Work to be completed:
Write each record again exactly as it stands.

Excerpted data:
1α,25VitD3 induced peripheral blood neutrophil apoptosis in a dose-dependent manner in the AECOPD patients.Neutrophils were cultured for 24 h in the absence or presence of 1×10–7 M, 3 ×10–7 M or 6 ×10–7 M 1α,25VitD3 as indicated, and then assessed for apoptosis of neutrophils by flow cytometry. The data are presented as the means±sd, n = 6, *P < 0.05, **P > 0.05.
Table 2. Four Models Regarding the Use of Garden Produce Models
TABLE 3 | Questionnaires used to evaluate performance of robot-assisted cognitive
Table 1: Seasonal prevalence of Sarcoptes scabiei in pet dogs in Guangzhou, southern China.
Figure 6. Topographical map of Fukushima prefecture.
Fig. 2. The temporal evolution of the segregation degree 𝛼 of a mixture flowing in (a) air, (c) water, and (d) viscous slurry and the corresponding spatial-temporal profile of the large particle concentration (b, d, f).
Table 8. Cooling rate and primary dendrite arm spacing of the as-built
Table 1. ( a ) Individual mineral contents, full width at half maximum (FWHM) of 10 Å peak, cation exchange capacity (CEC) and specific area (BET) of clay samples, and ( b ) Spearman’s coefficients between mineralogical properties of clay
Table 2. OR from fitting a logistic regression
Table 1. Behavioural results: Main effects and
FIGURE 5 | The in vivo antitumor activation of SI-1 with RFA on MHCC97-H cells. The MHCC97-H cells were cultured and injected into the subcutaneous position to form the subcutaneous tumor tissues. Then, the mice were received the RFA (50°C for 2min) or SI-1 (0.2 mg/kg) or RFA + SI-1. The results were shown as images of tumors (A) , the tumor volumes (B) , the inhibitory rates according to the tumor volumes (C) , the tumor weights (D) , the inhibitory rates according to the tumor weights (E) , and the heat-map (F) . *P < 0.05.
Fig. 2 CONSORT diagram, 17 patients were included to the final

Reply:
1α,25VitD3 induced peripheral blood neutrophil apoptosis in a dose-dependent manner in the AECOPD patients.Neutrophils were cultured for 24 h in the absence or presence of 1×10–7 M, 3 ×10–7 M or 6 ×10–7 M 1α,25VitD3 as indicated, and then assessed for apoptosis of neutrophils by flow cytometry. The data are presented as the means±sd, n = 6, *P < 0.05, **P > 0.05.
Table 2. Four Models Regarding the Use of Garden Produce Models
TABLE 3 | Questionnaires used to evaluate performance of robot-assisted cognitive
Table 1: Seasonal prevalence of Sarcoptes scabiei in pet dogs in Guangzhou, southern China.
Figure 6. Topographical map of Fukushima prefecture.
Fig. 2. The temporal evolution of the segregation degree 𝛼 of a mixture flowing in (a) air, (c) water, and (d) viscous slurry and the corresponding spatial-temporal profile of the large particle concentration (b, d, f).
Table 8. Cooling rate and primary dendrite arm spacing of the as-built
Table 1. ( a ) Individual mineral contents, full width at half maximum (FWHM) of 10 Å peak, cation exchange capacity (CEC) and specific area (BET) of clay samples, and ( b ) Spearman’s coefficients between mineralogical properties of clay
Table 2. OR from fitting a logistic regression
Table 1. Behavioural results: Main effects and
FIGURE 5 | The in vivo antitumor activation of SI-1 with RFA on MHCC97-H cells. The MHCC97-H cells were cultured and injected into the subcutaneous position to form the subcutaneous tumor tissues. Then, the mice were received the RFA (50°C for 2min) or SI-1 (0.2 mg/kg) or RFA + SI-1. The results were shown as images of tumors (A) , the tumor volumes (B) , the inhibitory rates according to the tumor volumes (C) , the tumor weights (D) , the inhibitory rates according to the tumor weights (E) , and the heat-map (F) . *P < 0.05.
Fig. 2 CONSORT diagram, 17 patients were included to the final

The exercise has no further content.